Treatment Preparation and Application

In preparation for PLWS treatment, the patient is positioned comfortably and draped appropriately (as indicated in TABLE 17-7 “PLWS Infection Control Guidelines” above) with the target area for treatment exposed for easy access. A waterproof or water-resistant drape is placed under the treatment area along with extra toweling to absorb irrigation fluid not evacuated by suction. If treating multiple areas during the same treatment session, the cleanest area is treated first and the most contaminated area is treated last in order to limit cross-contamination. If possible, the patient is positioned so that excess irrigation runoff from one open area does not drain into other open areas (FIGURE 17-13).

A warmed IV bag of irrigation fluid is suspended from an IV pole or hook with PLWS tubing inserted into the bag so fluid can be pulled from the bag into the PLWS unit. Depending on wound characteristics, number of wounds, and treatment goals, more than one bag of irrigation fluid may be necessary. If so, extra irrigation bags wrapped in dry toweling to maintain warmth and extra suction canisters should be within easy reach of the treatment area to facilitate transition of supplies with little interruption in treatment (FIGURE 17-14).

Wall or portable suction is connected to the collection canister and to tubing from the PLWS unit that carries contaminated irrigation fluid from the suction tip at the treatment area to the canister. Any other openings in the collection canister (sometimes located on the lid) are closed or sealed to prevent loss of suction. Irrigation collection canisters are single-use items^6,27 and should be placed in biohazard waste containers for disposal (FIGURE 17-15).

A sterile field is prepared for protection of and access to additional supplies such as different tips, sterile instruments for sharp debridement, sterile gauze (for soft debridement or when treating patients with fragile hemostasis in case minimal bleeding occurs), and dressings. Silver nitrate sticks, surgical thrombin, or pressure with sterile gauze are recommended if bleeding occurs during treatment. If bleeding cannot be stopped with pressure (usually for at least 15 minutes without removal of the pressure bandage) or if arterial bleeding is suspected (detected by the pulsating arterial flow), a physician should be contacted immediately.

Any specialized equipment included with the PLWS unit aimed toward decreasing aerosolization risk (such as sterile protective sheeting or PLWS unit covers) are recommended as well as all personal and patient protective measures previously described.

Openings on the extended, flexible tips used for irrigating tunnels and tracts are typically located at the very end of the tip. Consequently, these tips should be moved in and out of tunnels and tracts frequently during treatment so all areas of the sidewalls are involved in the treatment. Using the index finger and thumb to help guide the tip during this procedure provides better control and ease of movement. Any PLWS tip, whether cone or flexible, is considered a single-use item and is not reused for any reason.

The combination of positive and negative pressure benefits in PLWS makes this modality an effective, efficient, and convenient method of hydrotherapy delivery. Site-specific application and sterility of supplies greatly reduce contraindications for use and risks for cross-contamination. Positive and negative pressure manipulation removes bacteria, nonviable tissue, and debris from the wound bed at safe, known psi levels while promoting granulation tissue formation. Warm irrigation fluid stimulates local vasodilation, assists in maintaining local normothermia, and promotes patient relaxation and pain reduction. PLWS combines the long documented benefits of hydrotherapy into an advanced wound management modality with several advantages over traditional whirlpool (see TABLE 17-8).

· · ·

## INSTRUCTIONS
A. In the passage on preparing for PLWS treatment, rewrite the text from "A sterile field" to "be contacted immediately.", replacing "physician" with "surgeon".
B. According to the passage on preparing for PLWS treatment, in what order are multiple areas treated during the same session?

## RECORDS
· · ·

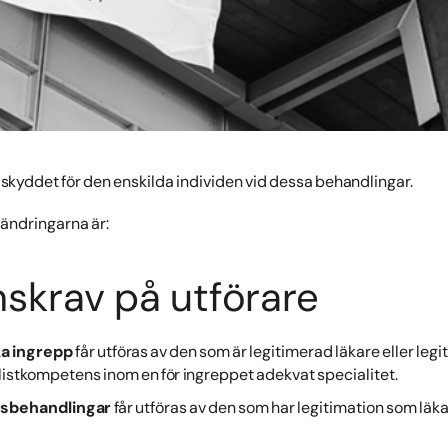
a skyddet för den enskilda individen vid dessa behandlingar.
rändringarna är:
krav på utförare
ka ingrepp
får utföras av den som är legitimerad läkare eller le
istkompetens inom en för ingreppet adekvat specialitet.
onsbehandlingar
får utföras av den som har legitimation som läka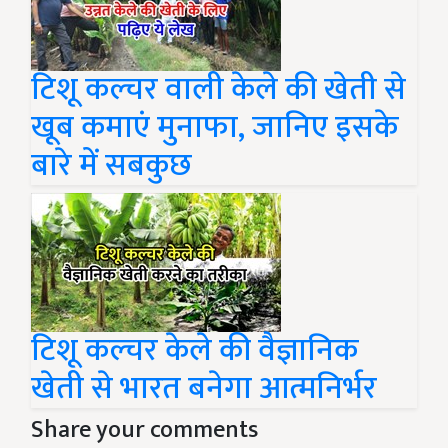
टिशू कल्चर वाली केले की खेती से
खूब कमाएं मुनाफा, जानिए इसके
बारे में सबकुछ
टिशू कल्चर केले की वैज्ञानिक
खेती से भारत बनेगा आत्मनिर्भर
Share your comments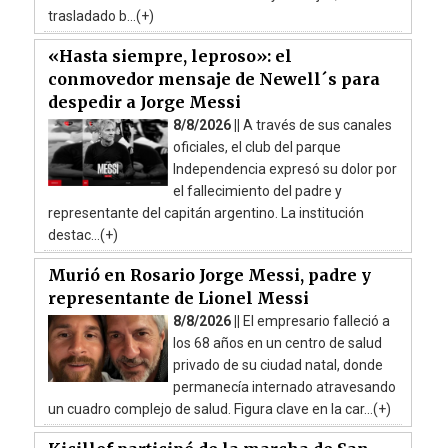
trasladado b...(+)
«Hasta siempre, leproso»: el
conmovedor mensaje de Newell´s para
despedir a Jorge Messi
8/8/2026 ||
A través de sus canales
oficiales, el club del parque
Independencia expresó su dolor por
el fallecimiento del padre y
representante del capitán argentino. La institución
destac...(+)
Murió en Rosario Jorge Messi, padre y
representante de Lionel Messi
8/8/2026 ||
El empresario falleció a
los 68 años en un centro de salud
privado de su ciudad natal, donde
permanecía internado atravesando
un cuadro complejo de salud. Figura clave en la car...(+)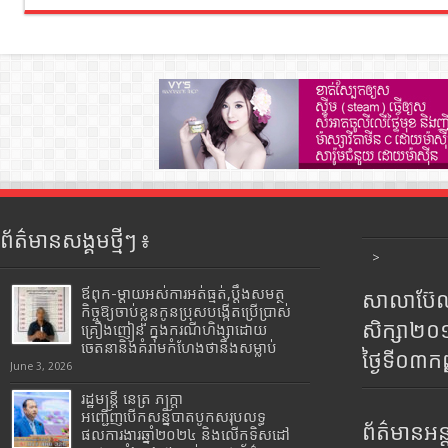
ព័ត៌មានសង្គមថ្មីៗ ៖
>
ឪពុក-ម្ដាយអស់ការអត់ធ្មត់,ប្ដឹងសមត្ថ
សាលាប៊ែលធ
កិច្ចឱ្យចាប់ខ្លួនកូនប្រុសបង្កើតប្រើប្រាស់
សិក្សា២
គ្រឿងញៀន ក្នុងករណីហិង្សាដោយ
ចេតនានិងគំរាមកំហែងថានឹងសម្លាប់
ថ្ងៃទី០៣ក
June 3, 2026
រដ្ឋមន្រ្តី​ នេត្រ​ ភក្ត្រា​
អញ្ជើញបើកសន្និបាតបូកសរុបលទ្ធ
ព័ត៌មានអន្
ផលការងារឆ្នាំ២០២៤ និងលើកទិសដៅ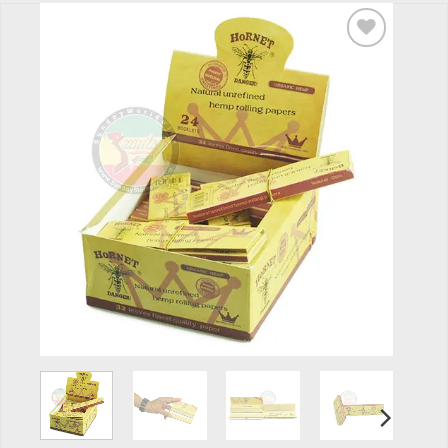
Add to
wishlist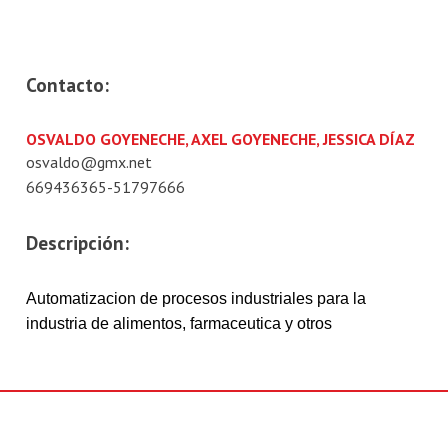
Contacto:
OSVALDO GOYENECHE, AXEL GOYENECHE, JESSICA DÍAZ
osvaldo@gmx.net
669436365-51797666
Descripción:
Automatizacion de procesos industriales para la
industria de alimentos, farmaceutica y otros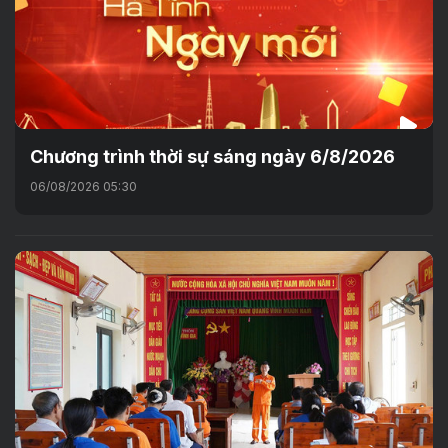
Chương trình thời sự sáng ngày 6/8/2026
06/08/2026 05:30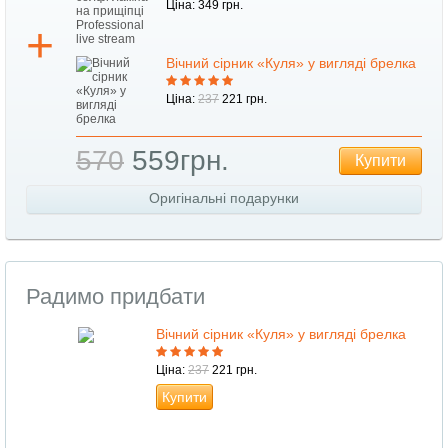
Ціна: 349 грн.
Вічний сірник «Куля» у вигляді брелка
Ціна:
237
221 грн.
570
559грн.
Купити
Оригінальні подарунки
Радимо придбати
Вічний сірник «Куля» у вигляді брелка
Ціна:
237
221 грн.
Купити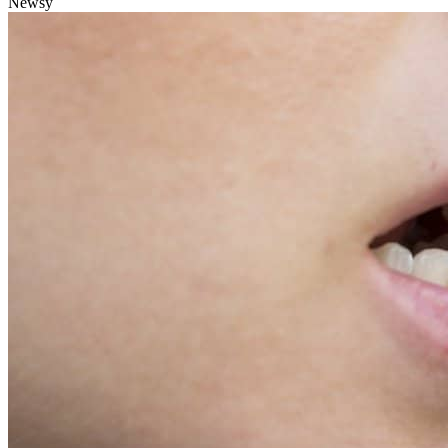
Newsy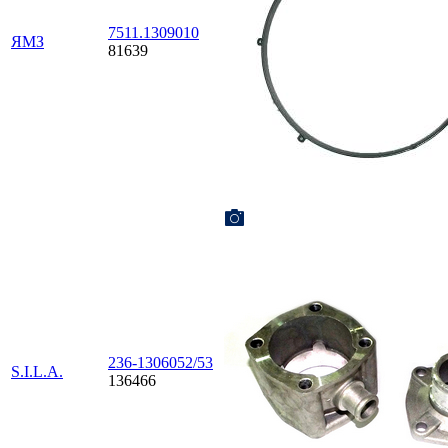
7511.1309010
ЯМЗ
81639
236-1306052/53
S.I.L.A.
136466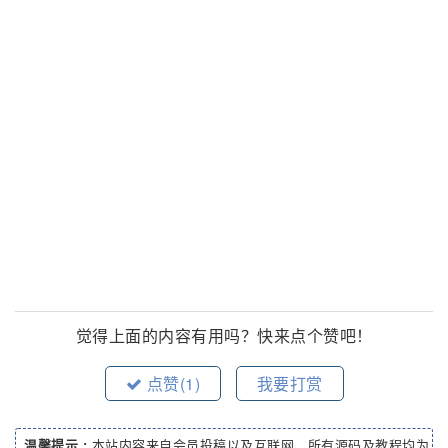
觉得上面的内容有用吗？快来点个赞吧！
点赞(
1
)
我要打赏
温馨提示 :
本站内容来自会员投稿以及互联网，所有源码及教程均为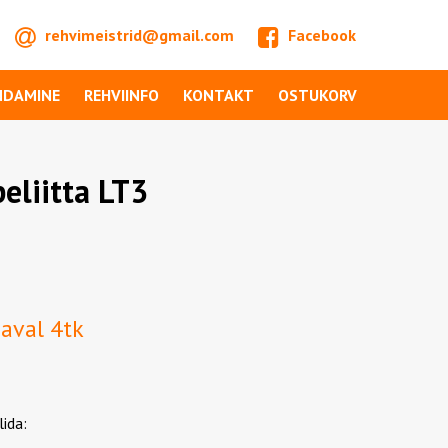
rehvimeistrid@gmail.com
Facebook
NDAMINE
REHVIINFO
KONTAKT
OSTUKORV
eliitta LT3
daval 4tk
lida: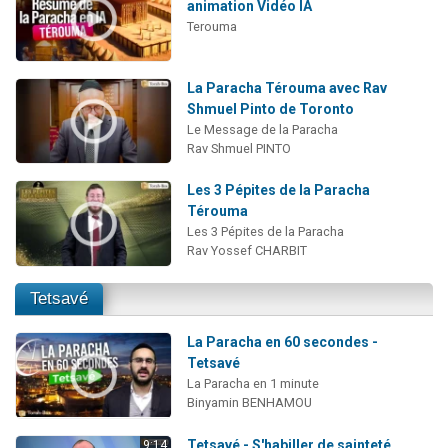
animation Vidéo IA
Terouma
La Paracha Térouma avec Rav
Shmuel Pinto de Toronto
Le Message de la Paracha
Rav Shmuel PINTO
Les 3 Pépites de la Paracha
Térouma
Les 3 Pépites de la Paracha
Rav Yossef CHARBIT
Tetsavé
La Paracha en 60 secondes -
Tetsavé
La Paracha en 1 minute
Binyamin BENHAMOU
Tetsavé - S'habiller de sainteté
9:14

· · ·

## EXERCISE ANSWERS
A.
A sterile field is prepared for protection of and access to additional supplies such as different tips, sterile instruments for sharp debridement, sterile gauze (for soft debridement or when treating patients with fragile hemostasis in case minimal bleeding occurs), and dressings. Silver nitrate sticks, surgical thrombin, or pressure with sterile gauze are recommended if bleeding occurs during treatment. If bleeding cannot be stopped with pressure (usually for at least 15 minutes without removal of the pressure bandage) or if arterial bleeding is suspected (detected by the pulsating arterial flow), a surgeon should be contacted immediately.

B. The cleanest area is treated first and the most contaminated area last.